Exercise details: Repeat the Joseph Callaerts text from "Starting in 1850, Callaerts" up to and including "and solo piano.", swapping "Jesuit College" for "Jesuit school".

Text for analysis:
Joseph Callaerts (11 August 1830 – 3 March 1901) was a Belgian organist, carillonneur, composer and music teacher. He was an important member of the Belgian school of organ playing.

Biography
Joseph Callaerts (sometimes referred to as Jozef) was born in 1830 in Antwerp, and spent nearly all of his life in that city. He started learning music when he was a boy, singing in Antwerp's choir of the Cathedral of Our Lady. As a young man, he studied the organ with Jacques-Nicolas Lemmens at the Brussels Royal Conservatoire, and he won the first prize in organ at that institution in 1856.

Starting in 1850, Callaerts served as the organist at the Jesuit College in Antwerp. In 1855 he became the organist at Antwerp Cathedral and in 1863 he became carillonneur of the city of Antwerp. From 1867 on, he taught organ and harmony at the Royal Conservatoire of Antwerp, which had its name changed to the Royal Flemish Conservatoire in 1898. He also gave expert advice in the building of several organs.

Callaerts's compositions include an opera called Le Retour imprévu, a symphony, a piano concerto, an organ concerto, a violin and orchestra concertpiece, chamber music, choral music, songs and many works for solo organ and solo piano.

Data to examine:
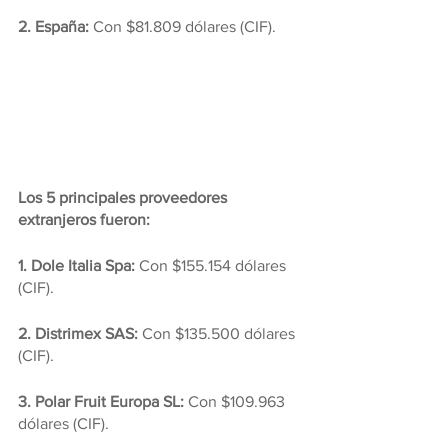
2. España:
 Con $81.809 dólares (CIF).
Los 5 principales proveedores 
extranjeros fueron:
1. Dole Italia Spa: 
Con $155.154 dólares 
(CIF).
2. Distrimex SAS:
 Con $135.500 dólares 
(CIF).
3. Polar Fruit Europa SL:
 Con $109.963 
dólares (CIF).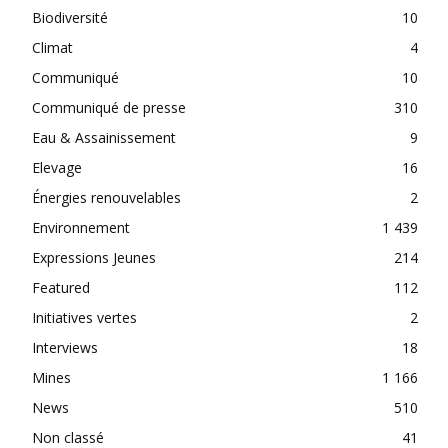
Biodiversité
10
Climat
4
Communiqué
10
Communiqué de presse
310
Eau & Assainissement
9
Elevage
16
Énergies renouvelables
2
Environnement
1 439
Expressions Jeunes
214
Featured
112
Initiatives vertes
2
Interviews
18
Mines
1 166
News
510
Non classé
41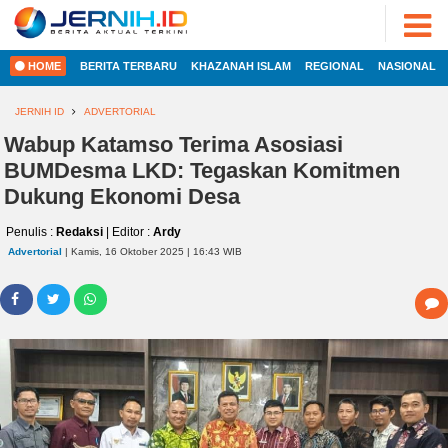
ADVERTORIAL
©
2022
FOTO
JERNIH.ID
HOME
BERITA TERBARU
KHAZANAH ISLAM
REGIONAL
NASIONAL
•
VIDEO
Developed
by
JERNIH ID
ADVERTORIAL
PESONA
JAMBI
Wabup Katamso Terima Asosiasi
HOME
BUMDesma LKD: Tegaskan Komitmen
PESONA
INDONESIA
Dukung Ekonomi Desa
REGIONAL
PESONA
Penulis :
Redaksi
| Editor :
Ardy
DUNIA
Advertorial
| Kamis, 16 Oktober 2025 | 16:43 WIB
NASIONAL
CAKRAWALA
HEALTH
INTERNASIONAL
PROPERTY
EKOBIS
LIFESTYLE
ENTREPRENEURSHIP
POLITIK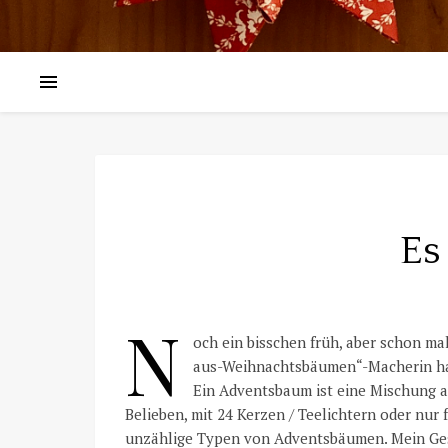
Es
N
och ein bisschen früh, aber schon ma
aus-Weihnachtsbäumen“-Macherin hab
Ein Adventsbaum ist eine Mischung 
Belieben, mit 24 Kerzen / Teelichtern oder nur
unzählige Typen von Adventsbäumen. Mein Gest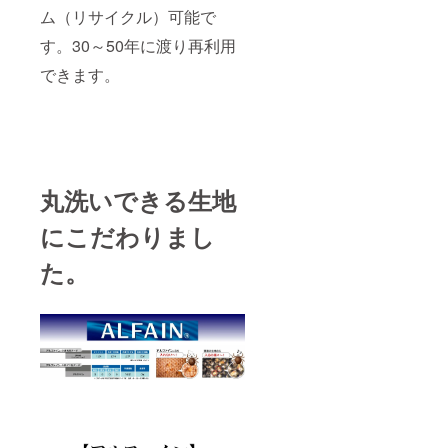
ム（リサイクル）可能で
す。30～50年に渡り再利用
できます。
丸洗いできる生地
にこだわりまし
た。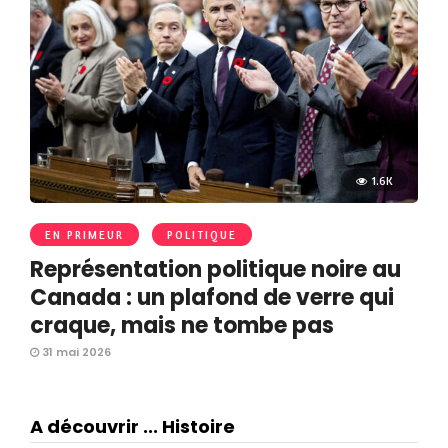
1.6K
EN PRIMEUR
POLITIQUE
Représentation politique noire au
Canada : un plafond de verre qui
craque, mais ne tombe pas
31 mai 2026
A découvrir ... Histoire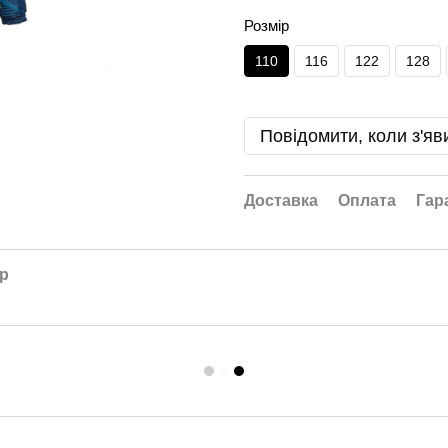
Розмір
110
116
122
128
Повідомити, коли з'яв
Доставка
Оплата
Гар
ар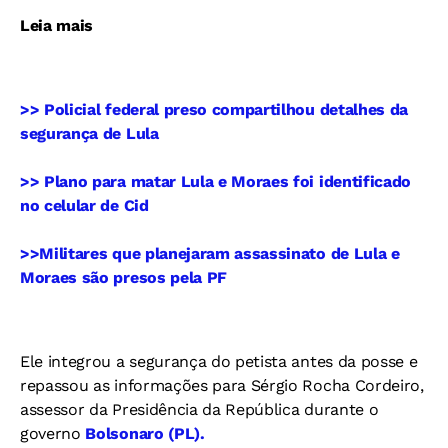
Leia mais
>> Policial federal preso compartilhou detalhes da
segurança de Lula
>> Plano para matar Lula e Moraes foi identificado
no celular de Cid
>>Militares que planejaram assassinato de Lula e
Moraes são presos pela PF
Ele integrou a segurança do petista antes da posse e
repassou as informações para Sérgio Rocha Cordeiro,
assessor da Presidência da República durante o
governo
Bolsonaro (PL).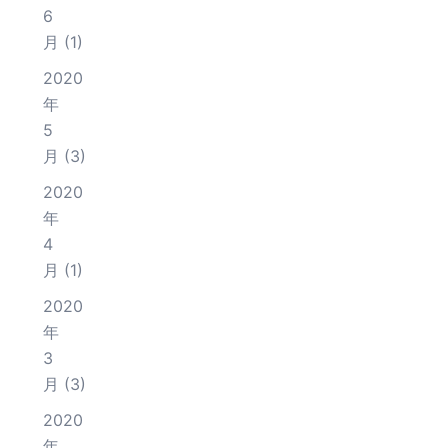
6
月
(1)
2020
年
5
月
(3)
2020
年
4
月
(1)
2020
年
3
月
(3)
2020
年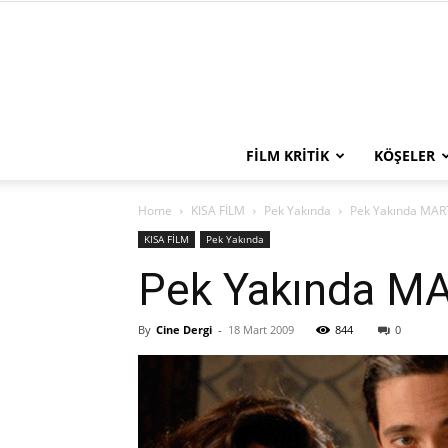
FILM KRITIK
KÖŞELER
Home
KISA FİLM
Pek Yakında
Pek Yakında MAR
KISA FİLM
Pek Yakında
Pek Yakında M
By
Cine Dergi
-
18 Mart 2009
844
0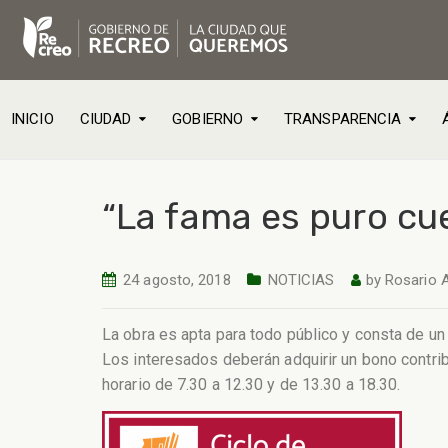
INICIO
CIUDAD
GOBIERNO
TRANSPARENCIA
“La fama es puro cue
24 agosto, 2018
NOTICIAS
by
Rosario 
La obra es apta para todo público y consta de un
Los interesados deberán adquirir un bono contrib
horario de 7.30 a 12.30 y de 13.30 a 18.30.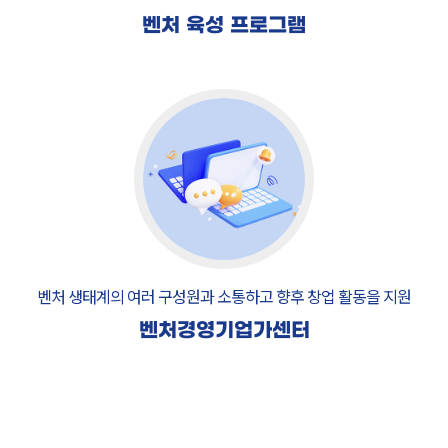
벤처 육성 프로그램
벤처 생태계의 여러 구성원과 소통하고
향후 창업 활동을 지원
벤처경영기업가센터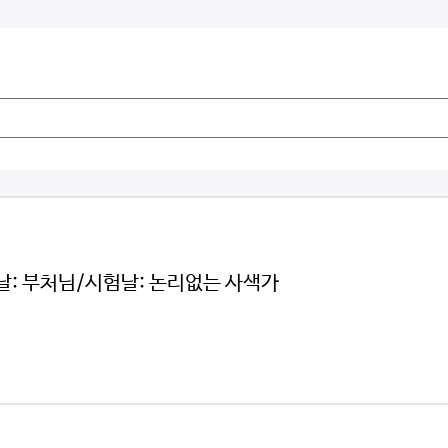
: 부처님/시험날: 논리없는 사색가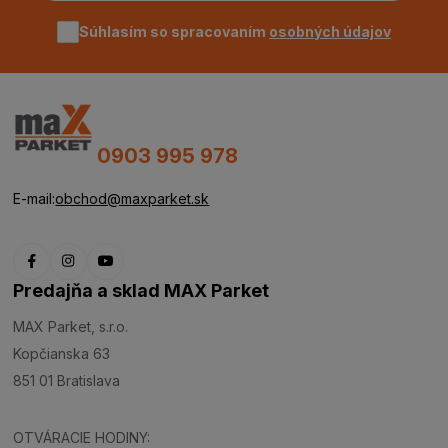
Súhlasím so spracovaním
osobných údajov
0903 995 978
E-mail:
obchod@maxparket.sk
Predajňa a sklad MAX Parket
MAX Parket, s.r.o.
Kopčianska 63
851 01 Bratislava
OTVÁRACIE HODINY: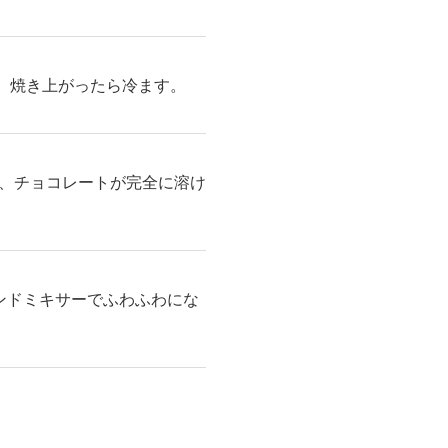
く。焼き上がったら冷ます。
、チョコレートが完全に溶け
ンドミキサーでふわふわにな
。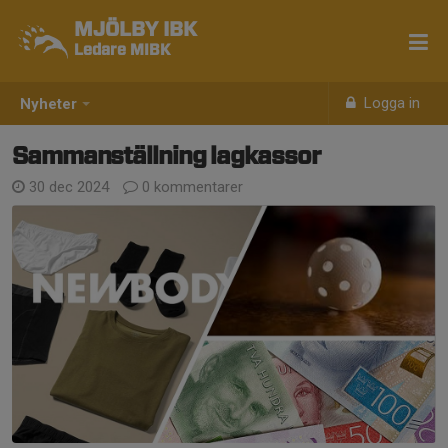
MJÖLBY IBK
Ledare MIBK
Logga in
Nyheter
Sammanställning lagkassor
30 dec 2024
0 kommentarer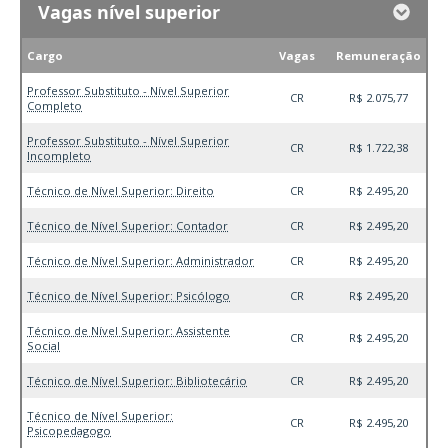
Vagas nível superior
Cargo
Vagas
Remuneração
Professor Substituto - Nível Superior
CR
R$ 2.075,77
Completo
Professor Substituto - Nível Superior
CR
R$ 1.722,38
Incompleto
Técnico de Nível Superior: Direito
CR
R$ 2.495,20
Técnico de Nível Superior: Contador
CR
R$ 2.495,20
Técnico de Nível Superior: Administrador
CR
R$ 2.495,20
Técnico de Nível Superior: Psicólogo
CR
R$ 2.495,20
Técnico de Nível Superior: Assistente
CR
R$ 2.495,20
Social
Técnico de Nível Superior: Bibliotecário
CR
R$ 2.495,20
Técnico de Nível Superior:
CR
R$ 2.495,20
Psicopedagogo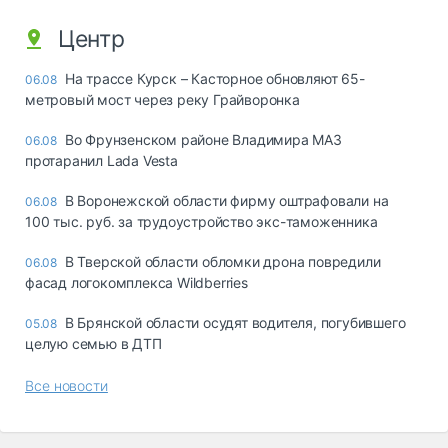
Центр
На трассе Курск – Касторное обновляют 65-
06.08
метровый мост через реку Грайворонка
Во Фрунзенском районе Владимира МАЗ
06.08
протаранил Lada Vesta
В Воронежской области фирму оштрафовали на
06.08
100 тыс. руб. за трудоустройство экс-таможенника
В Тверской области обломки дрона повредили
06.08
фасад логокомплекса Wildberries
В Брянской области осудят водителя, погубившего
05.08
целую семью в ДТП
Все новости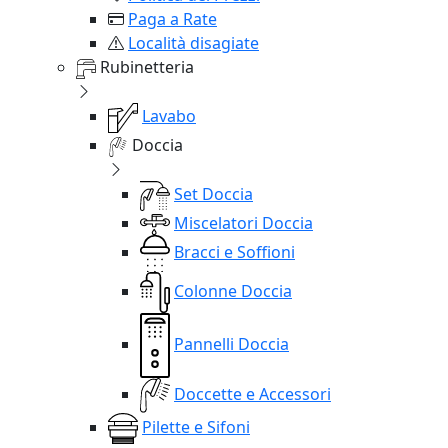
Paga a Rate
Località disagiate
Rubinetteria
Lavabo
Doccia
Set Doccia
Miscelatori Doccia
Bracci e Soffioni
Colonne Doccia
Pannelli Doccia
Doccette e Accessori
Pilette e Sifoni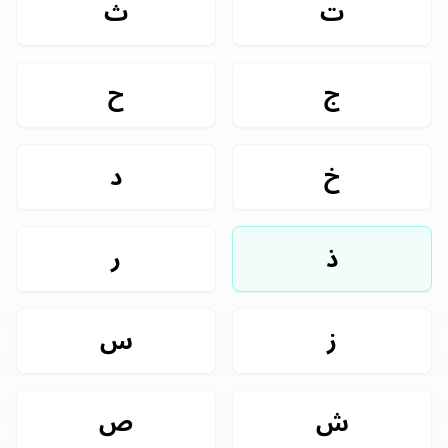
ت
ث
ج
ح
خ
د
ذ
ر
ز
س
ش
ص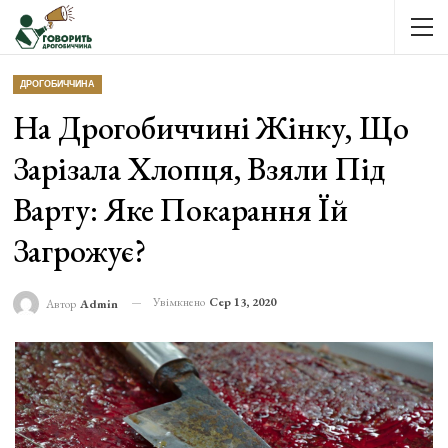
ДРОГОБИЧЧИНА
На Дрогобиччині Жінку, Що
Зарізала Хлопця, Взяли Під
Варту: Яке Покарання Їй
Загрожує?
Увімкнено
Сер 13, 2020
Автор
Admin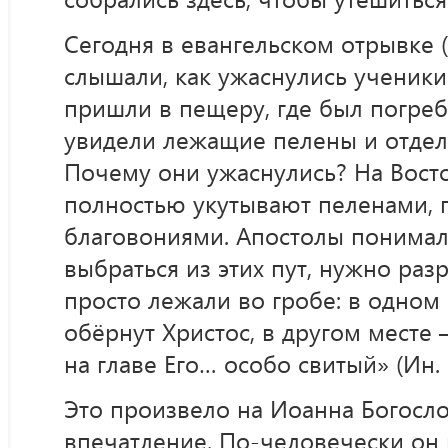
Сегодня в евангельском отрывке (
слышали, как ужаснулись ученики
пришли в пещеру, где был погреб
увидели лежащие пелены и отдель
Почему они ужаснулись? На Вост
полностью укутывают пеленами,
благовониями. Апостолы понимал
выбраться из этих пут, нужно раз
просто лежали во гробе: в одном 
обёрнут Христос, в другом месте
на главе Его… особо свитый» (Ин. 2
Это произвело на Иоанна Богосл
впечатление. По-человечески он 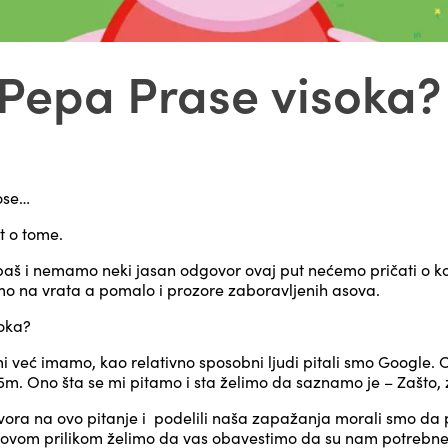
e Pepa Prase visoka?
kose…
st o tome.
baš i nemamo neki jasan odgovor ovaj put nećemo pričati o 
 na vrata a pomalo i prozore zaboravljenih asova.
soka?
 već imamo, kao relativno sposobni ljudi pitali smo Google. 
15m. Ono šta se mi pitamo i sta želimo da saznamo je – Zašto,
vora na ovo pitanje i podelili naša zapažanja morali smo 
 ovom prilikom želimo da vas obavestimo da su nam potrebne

Expected answer:
Starting in 1850, Callaerts served as the organist at the Jesuit school in Antwerp. In 1855 he became the organist at Antwerp Cathedral and in 1863 he became carillonneur of the city of Antwerp. From 1867 on, he taught organ and harmony at the Royal Conservatoire of Antwerp, which had its name changed to the Royal Flemish Conservatoire in 1898. He also gave expert advice in the building of several organs.

Callaerts's compositions include an opera called Le Retour imprévu, a symphony, a piano concerto, an organ concerto, a violin and orchestra concertpiece, chamber music, choral music, songs and many works for solo organ and solo piano.